Clinical Infection: Chagas' disease can also be transmitted by blood transfusion because of the stages in the bloodstream. Early in the disease, heavy infection of the cardiac muscle occasionally cause acute heart failure and sudden cardiac death (Figure 4). The pathogenesis of chronic Chagas' disease is not well understood, but myocardial inflammation, fibrosis, and atrophy can develop with few or no detectable parasites. In some patients, focal inflammation and destruction of the myenteric nerve plexus of the gut result in loss of peristalsis and enormous dilation of the esophagus or colon. Since T. cruzi antigens are processed via the endogenous antigen-presentation pathway involving MHC class I molecules (like viruses), a strong cytotoxic CD8+ response to infection is required to absolve an infected host from disease.

Figure 4. Trypanosoma cruzi in monkey heart. 

The acute phase of T. cruzi infection may result in a mild fever and swelling at the entry site, but often infection and the subsequent latency period are asymptomatic. Chronic infection can go unnoticed for decades and approximately 30% of those infected will suffer life threatening complications. T. cruzi goes to great lengths to avoid its host’s immune response, producing a protein called parasite-derived neurotrophic factor (PDNF) that activates anti-apoptotic molecules within infected cells. Chronic symptoms include megacolon, megaesophagus, conduction abnormalities (damaged nerves in the heart), epicardial lesions (reaction to chronic inflammation of the heart), cardiac manifestations (fibrosis of damaged cardiac tissue), and sudden death by heart failure.

Treatment: There are two approaches to treating Chagas' disease, namely, antiparasitic treatment, to kill the parasite and symptomatic treatment, to manage the symptoms and signs of infection. Antiparasitic treatment is most effective early in the course of infection, but is not limited to cases in the acute phase. Drugs of choice include azole or nitro derivatives such as benznidazole or nifurtimox. Both agents are limited in their capacity to effect parasitologic cure (a complete elimination of T. cruzi from the body), especially in chronically infected patients, and resistance to these drugs has been reported. Studies suggest that antiparasitic treatment leads to parasitological cure in about 60-85% of adults and more than 90% of infants treated in the first year of acute phase Chagas disease. Children (age 6 to 12 years) with chronic disease have a cure rate of about 60% with benznidazole. While the rate of cure declines the longer an adult has been infected with Chagas' disease, treatment with benznidazole has been shown to slow the onset of heart disease in adults with chronic Chagas infections.

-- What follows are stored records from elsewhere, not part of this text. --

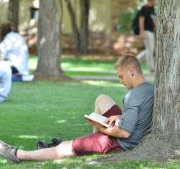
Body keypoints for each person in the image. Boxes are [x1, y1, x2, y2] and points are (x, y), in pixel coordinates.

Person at [0, 54, 154, 162]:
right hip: (130, 133)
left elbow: (124, 133)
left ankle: (17, 154)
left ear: (132, 72)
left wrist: (100, 127)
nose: (121, 81)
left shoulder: (133, 95)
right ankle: (89, 144)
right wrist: (120, 117)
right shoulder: (149, 89)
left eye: (121, 76)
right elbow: (139, 113)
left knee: (67, 147)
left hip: (121, 143)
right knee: (103, 99)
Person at [139, 0, 157, 73]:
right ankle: (151, 68)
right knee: (150, 50)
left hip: (151, 31)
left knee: (150, 50)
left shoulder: (152, 8)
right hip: (146, 31)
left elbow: (153, 20)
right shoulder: (144, 8)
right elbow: (141, 20)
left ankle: (136, 60)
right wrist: (141, 31)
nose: (156, 1)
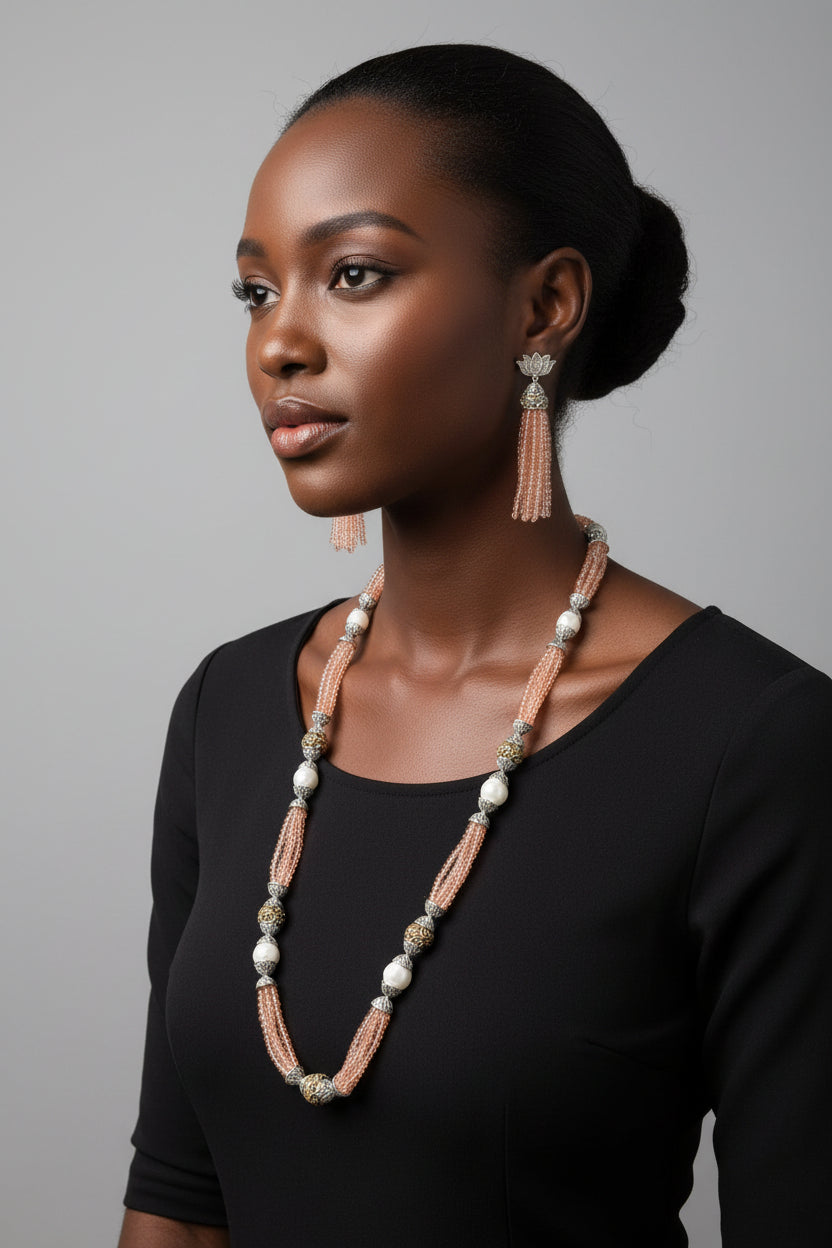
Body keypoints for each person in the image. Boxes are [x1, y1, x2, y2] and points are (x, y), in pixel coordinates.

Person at [118, 43, 832, 1248]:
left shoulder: (753, 747)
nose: (278, 344)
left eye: (352, 273)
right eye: (256, 291)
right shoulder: (232, 708)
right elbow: (178, 1208)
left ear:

Guedes, P. M., & Silva, J. S. (2009). The role of parasite persistence in pathogenesis of Chagas’ Heart Disease. Parasite Immunology, 31: 673-685. 

Hunter, C. A., Slifer, T., Kanaly, S., Fort, M, & Rennick, D. (1997). IL-10 is required to prevent immune hyperactivity during infection with Trypanosoma cruzi. The Journal of Immunology, 158: 3311-3316.

Pier, G.B., Lyczak, J.B., & Wetzler, L.M. (2004). Immunology, Infection, and Immunity. Washington: ASM Press.